Nothing in the records may be dropped or altered when you repeat them.

----

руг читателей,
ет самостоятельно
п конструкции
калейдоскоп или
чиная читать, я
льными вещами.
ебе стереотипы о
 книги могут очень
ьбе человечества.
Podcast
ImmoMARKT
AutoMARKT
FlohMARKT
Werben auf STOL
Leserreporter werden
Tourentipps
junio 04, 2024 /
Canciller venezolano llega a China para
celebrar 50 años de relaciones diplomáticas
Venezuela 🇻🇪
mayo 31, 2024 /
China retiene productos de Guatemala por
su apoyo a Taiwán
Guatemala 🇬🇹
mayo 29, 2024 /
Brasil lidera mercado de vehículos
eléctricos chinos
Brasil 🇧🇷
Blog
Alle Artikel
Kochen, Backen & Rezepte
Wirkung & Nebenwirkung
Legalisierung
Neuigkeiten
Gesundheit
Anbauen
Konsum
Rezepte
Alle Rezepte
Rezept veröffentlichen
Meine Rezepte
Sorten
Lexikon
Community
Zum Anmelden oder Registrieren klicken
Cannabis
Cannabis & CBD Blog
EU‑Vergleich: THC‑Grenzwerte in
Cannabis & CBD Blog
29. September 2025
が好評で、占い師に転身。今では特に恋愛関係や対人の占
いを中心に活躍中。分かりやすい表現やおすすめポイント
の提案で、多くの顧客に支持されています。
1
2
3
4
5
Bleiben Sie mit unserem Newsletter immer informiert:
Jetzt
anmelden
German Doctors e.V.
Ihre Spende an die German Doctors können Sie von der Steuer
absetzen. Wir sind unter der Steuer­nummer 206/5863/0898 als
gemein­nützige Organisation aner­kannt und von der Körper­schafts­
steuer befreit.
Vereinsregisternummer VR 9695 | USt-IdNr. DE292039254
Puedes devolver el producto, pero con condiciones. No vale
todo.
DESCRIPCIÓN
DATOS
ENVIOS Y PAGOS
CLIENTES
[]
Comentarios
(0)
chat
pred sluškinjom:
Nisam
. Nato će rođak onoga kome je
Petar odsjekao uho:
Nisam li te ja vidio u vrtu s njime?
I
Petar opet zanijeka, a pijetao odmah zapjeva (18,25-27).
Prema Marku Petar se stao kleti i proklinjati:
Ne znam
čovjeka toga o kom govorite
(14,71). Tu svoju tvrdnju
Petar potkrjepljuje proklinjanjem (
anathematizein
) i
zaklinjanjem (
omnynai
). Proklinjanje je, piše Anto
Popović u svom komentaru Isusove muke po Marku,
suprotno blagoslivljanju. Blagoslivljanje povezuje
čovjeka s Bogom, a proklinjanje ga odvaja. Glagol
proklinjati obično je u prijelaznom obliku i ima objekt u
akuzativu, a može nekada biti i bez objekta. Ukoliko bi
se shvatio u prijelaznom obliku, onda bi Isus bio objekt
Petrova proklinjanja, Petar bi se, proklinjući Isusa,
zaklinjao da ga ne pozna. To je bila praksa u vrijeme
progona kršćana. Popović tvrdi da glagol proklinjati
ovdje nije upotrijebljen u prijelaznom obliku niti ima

----

**Result:**
руг читателей,
ет самостоятельно
п конструкции
калейдоскоп или
чиная читать, я
льными вещами.
ебе стереотипы о
 книги могут очень
ьбе человечества.
Podcast
ImmoMARKT
AutoMARKT
FlohMARKT
Werben auf STOL
Leserreporter werden
Tourentipps
junio 04, 2024 /
Canciller venezolano llega a China para
celebrar 50 años de relaciones diplomáticas
Venezuela 🇻🇪
mayo 31, 2024 /
China retiene productos de Guatemala por
su apoyo a Taiwán
Guatemala 🇬🇹
mayo 29, 2024 /
Brasil lidera mercado de vehículos
eléctricos chinos
Brasil 🇧🇷
Blog
Alle Artikel
Kochen, Backen & Rezepte
Wirkung & Nebenwirkung
Legalisierung
Neuigkeiten
Gesundheit
Anbauen
Konsum
Rezepte
Alle Rezepte
Rezept veröffentlichen
Meine Rezepte
Sorten
Lexikon
Community
Zum Anmelden oder Registrieren klicken
Cannabis
Cannabis & CBD Blog
EU‑Vergleich: THC‑Grenzwerte in
Cannabis & CBD Blog
29. September 2025
が好評で、占い師に転身。今では特に恋愛関係や対人の占
いを中心に活躍中。分かりやすい表現やおすすめポイント
の提案で、多くの顧客に支持されています。
1
2
3
4
5
Bleiben Sie mit unserem Newsletter immer informiert:
Jetzt
anmelden
German Doctors e.V.
Ihre Spende an die German Doctors können Sie von der Steuer
absetzen. Wir sind unter der Steuer­nummer 206/5863/0898 als
gemein­nützige Organisation aner­kannt und von der Körper­schafts­
steuer befreit.
Vereinsregisternummer VR 9695 | USt-IdNr. DE292039254
Puedes devolver el producto, pero con condiciones. No vale
todo.
DESCRIPCIÓN
DATOS
ENVIOS Y PAGOS
CLIENTES
[]
Comentarios
(0)
chat
pred sluškinjom:
Nisam
. Nato će rođak onoga kome je
Petar odsjekao uho:
Nisam li te ja vidio u vrtu s njime?
I
Petar opet zanijeka, a pijetao odmah zapjeva (18,25-27).
Prema Marku Petar se stao kleti i proklinjati:
Ne znam
čovjeka toga o kom govorite
(14,71). Tu svoju tvrdnju
Petar potkrjepljuje proklinjanjem (
anathematizein
) i
zaklinjanjem (
omnynai
). Proklinjanje je, piše Anto
Popović u svom komentaru Isusove muke po Marku,
suprotno blagoslivljanju. Blagoslivljanje povezuje
čovjeka s Bogom, a proklinjanje ga odvaja. Glagol
proklinjati obično je u prijelaznom obliku i ima objekt u
akuzativu, a može nekada biti i bez objekta. Ukoliko bi
se shvatio u prijelaznom obliku, onda bi Isus bio objekt
Petrova proklinjanja, Petar bi se, proklinjući Isusa,
zaklinjao da ga ne pozna. To je bila praksa u vrijeme
progona kršćana. Popović tvrdi da glagol proklinjati
ovdje nije upotrijebljen u prijelaznom obliku niti ima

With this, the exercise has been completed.